The number of maize seed dataset is limited and may bring the overfitting for the proposed model. Therefore, the data augmentation methods, such as horizontal flip, vertical flip, and angle rotation, are adopted to augment the maize seed data set by a factor of 4. The experimental results prove that such a large dataset is enough to train a model with very strong generalization ability.

Sunflower seed dataset

To thoroughly evaluate the effectiveness of the proposed method, we constructed our sunflower seed dataset on an industrial production line for the experiments. The image acquisition device equipped with a color line scan camera is established to collect 15834 sunflower seed RGB images with the size of 100×100 pixels. And we divided them into two categories, as shown in Fig. 5. The top row is the abnormal seed images composed of leaves, stones, defective seeds, etc. The bottom row is the normal sunflower seed images. It is worth noting that when the picture contains several seeds and impurities or hybrids, we will classify them as abnormal to ensure a low false alarm. In our experiment, about three-quarters of the dataset are randomly selected as the training set, and the remaining images are used for testing, as shown in Table 3.

Table 3:

Category distribution and proportion of the training set on maize seed dataset and sunflower seed dataset.
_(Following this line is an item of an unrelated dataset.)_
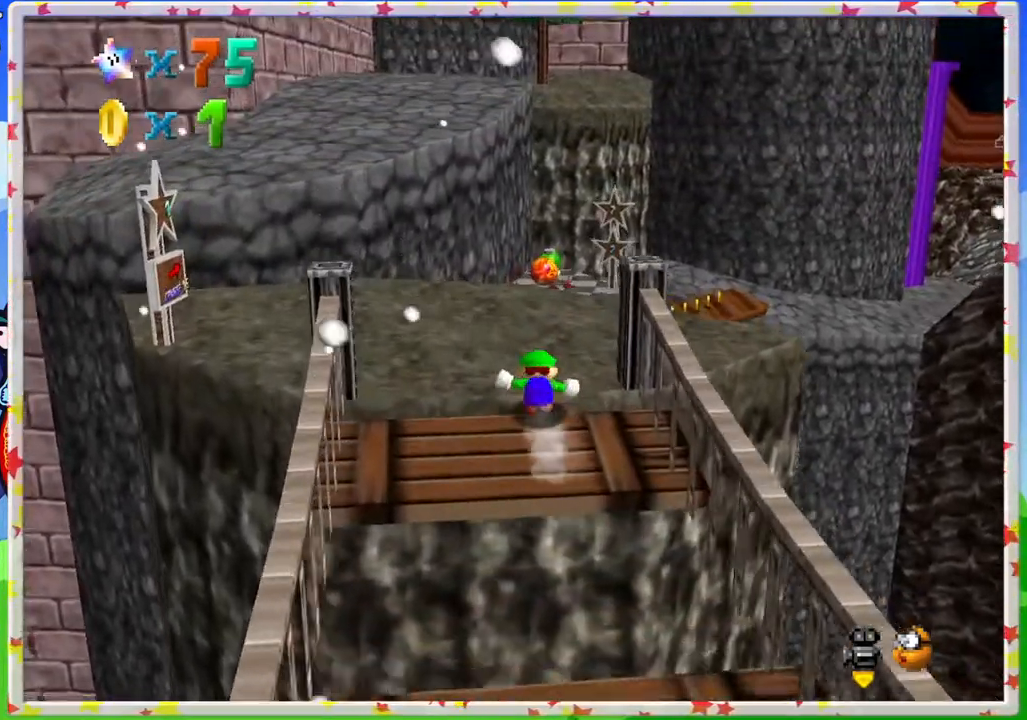
{"buttons": [], "left_stick": "down-right", "events": [[50, "A", "down"], [217, "A", "up"], [300, "left_stick", "center"], [350, "left_stick", "down-right"]]}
Dataset	Category distribution	The proportion of the training set
Maize	1770 (Diploid) 1230 (Haploid)	75%
Sunflower	7837 (Normal) 7997 (Abnormal)	≈75%

DOI: 10.7717/peerjcs.639/table-3

Implementation details and evaluation metric

Implementation details

All experiments were performed on a 64-bit Linux-based operation system, Ubuntu 18.04. The software is mainly based on the deep learning architecture of Pytorch and python development environment Spyder. The hardware is based on an Intel(R) Xeon(R) CPU E5-2650 v4 @2.20 GHz and two NVIDIA Quadro M5000 GPUs, with CUDA10.2 accelerating calculation.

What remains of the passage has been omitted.